## Aim of the task:
Reproduce the text of the entries below word for word, omitting the pictures.

## Data extracts:
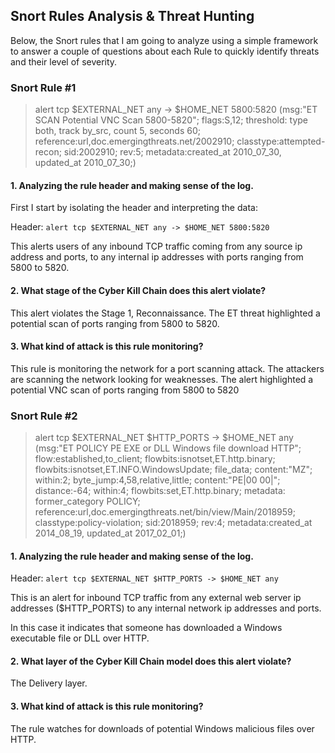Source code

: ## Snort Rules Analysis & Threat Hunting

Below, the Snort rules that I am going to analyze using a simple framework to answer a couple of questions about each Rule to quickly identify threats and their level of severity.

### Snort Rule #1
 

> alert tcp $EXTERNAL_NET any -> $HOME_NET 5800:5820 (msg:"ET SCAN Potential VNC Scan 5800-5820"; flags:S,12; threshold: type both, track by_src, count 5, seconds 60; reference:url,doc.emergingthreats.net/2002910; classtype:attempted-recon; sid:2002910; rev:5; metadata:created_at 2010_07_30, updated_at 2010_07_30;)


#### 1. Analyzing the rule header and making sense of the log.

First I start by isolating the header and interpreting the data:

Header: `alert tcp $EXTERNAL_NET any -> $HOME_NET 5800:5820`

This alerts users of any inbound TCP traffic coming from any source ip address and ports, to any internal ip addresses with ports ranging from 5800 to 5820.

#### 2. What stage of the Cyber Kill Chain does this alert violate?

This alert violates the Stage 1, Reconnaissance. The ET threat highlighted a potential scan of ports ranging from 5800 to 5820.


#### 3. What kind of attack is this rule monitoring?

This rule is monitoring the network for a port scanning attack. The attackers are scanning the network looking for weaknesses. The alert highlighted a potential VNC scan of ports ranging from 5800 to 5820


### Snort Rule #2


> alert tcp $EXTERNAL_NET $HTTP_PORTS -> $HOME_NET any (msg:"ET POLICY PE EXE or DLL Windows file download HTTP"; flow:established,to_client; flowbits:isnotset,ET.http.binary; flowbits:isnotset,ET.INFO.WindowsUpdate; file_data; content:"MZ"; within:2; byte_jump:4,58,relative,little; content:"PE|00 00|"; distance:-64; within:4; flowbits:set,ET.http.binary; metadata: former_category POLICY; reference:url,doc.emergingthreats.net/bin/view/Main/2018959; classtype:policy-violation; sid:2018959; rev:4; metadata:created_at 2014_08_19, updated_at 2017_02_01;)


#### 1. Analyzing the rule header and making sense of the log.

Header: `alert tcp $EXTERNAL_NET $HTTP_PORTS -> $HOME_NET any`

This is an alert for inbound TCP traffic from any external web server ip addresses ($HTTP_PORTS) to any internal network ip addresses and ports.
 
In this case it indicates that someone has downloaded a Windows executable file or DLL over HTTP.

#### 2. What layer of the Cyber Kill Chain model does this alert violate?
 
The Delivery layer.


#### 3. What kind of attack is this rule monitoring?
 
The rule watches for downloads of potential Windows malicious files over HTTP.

## Response for this exercise:
Source code

: ## Snort Rules Analysis & Threat Hunting

Below, the Snort rules that I am going to analyze using a simple framework to answer a couple of questions about each Rule to quickly identify threats and their level of severity.

### Snort Rule #1
 

> alert tcp $EXTERNAL_NET any -> $HOME_NET 5800:5820 (msg:"ET SCAN Potential VNC Scan 5800-5820"; flags:S,12; threshold: type both, track by_src, count 5, seconds 60; reference:url,doc.emergingthreats.net/2002910; classtype:attempted-recon; sid:2002910; rev:5; metadata:created_at 2010_07_30, updated_at 2010_07_30;)


#### 1. Analyzing the rule header and making sense of the log.

First I start by isolating the header and interpreting the data:

Header: `alert tcp $EXTERNAL_NET any -> $HOME_NET 5800:5820`

This alerts users of any inbound TCP traffic coming from any source ip address and ports, to any internal ip addresses with ports ranging from 5800 to 5820.

#### 2. What stage of the Cyber Kill Chain does this alert violate?

This alert violates the Stage 1, Reconnaissance. The ET threat highlighted a potential scan of ports ranging from 5800 to 5820.


#### 3. What kind of attack is this rule monitoring?

This rule is monitoring the network for a port scanning attack. The attackers are scanning the network looking for weaknesses. The alert highlighted a potential VNC scan of ports ranging from 5800 to 5820


### Snort Rule #2


> alert tcp $EXTERNAL_NET $HTTP_PORTS -> $HOME_NET any (msg:"ET POLICY PE EXE or DLL Windows file download HTTP"; flow:established,to_client; flowbits:isnotset,ET.http.binary; flowbits:isnotset,ET.INFO.WindowsUpdate; file_data; content:"MZ"; within:2; byte_jump:4,58,relative,little; content:"PE|00 00|"; distance:-64; within:4; flowbits:set,ET.http.binary; metadata: former_category POLICY; reference:url,doc.emergingthreats.net/bin/view/Main/2018959; classtype:policy-violation; sid:2018959; rev:4; metadata:created_at 2014_08_19, updated_at 2017_02_01;)


#### 1. Analyzing the rule header and making sense of the log.

Header: `alert tcp $EXTERNAL_NET $HTTP_PORTS -> $HOME_NET any`

This is an alert for inbound TCP traffic from any external web server ip addresses ($HTTP_PORTS) to any internal network ip addresses and ports.
 
In this case it indicates that someone has downloaded a Windows executable file or DLL over HTTP.

#### 2. What layer of the Cyber Kill Chain model does this alert violate?
 
The Delivery layer.


#### 3. What kind of attack is this rule monitoring?
 
The rule watches for downloads of potential Windows malicious files over HTTP.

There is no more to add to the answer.